Hors compétition, les spectateurs pourront également découvrir le nouveau film de l'écurie Pixar (En avant), le Pinocchio de Matteo Garrone, déjà sorti en Italie et plusieurs séries dont The Eddy, bientôt sur Netflix, de Damien Chazelle, le réalisateur de La La Land.

Helen Mirren à l'honneur

La liste d'invités est fournie: la présence de Javier Bardem, Elle Fanning et Salma Hayek, à l'affiche de The Roads not taken (en compétition), devrait ravir les photographes tout comme celle de Johnny Depp qui incarne à l'écran le photographe W. Eugene Smith dans Minamata (hors compétition). 

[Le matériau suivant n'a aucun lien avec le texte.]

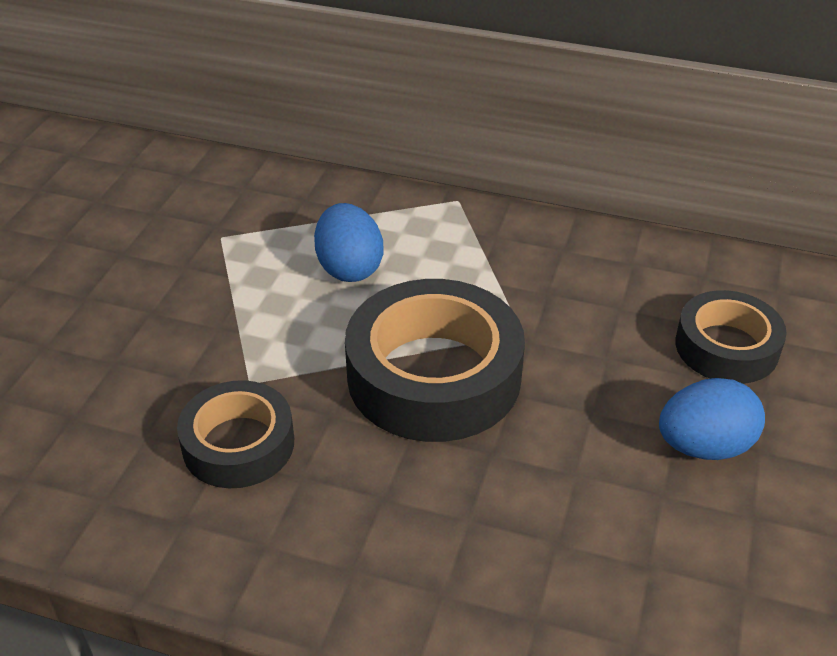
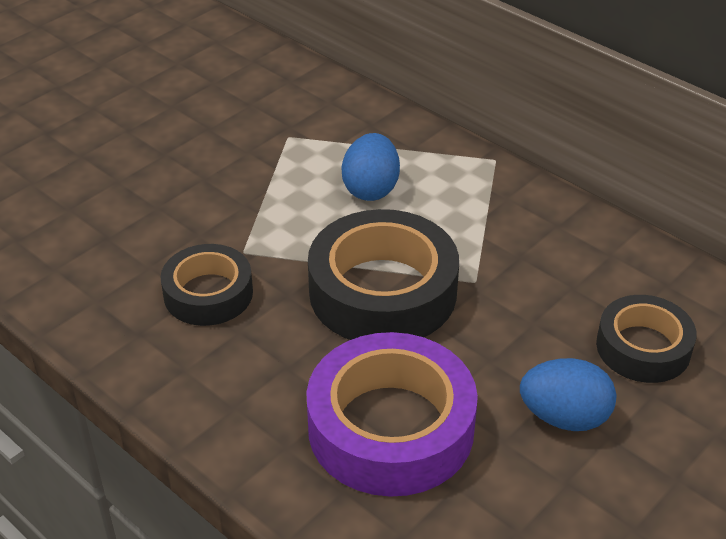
camera: 25 degrees right, 0 degrees up
(541, 525) = (390, 427): none -> purple tape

Helen Mirren recevra quant à elle un Ours d'honneur pour l'ensemble de sa carrière. Malgré une dimension glamour, le festival n'en sera pas moins politique avec une programmation à l'avenant: Hillary Clinton est attendue pour la projection du documentaire qui lui est consacré et le réalisateur ukrainien Oleg Sentsov, emprisonné cinq ans, doit présenter son deuxième film Numbers, inspiré de son incarcération.

L'an dernier, le jury présidé par Juliette Binoche avait sacré Synonymes de Navad Lapid, film critique sur l'identité israélienne.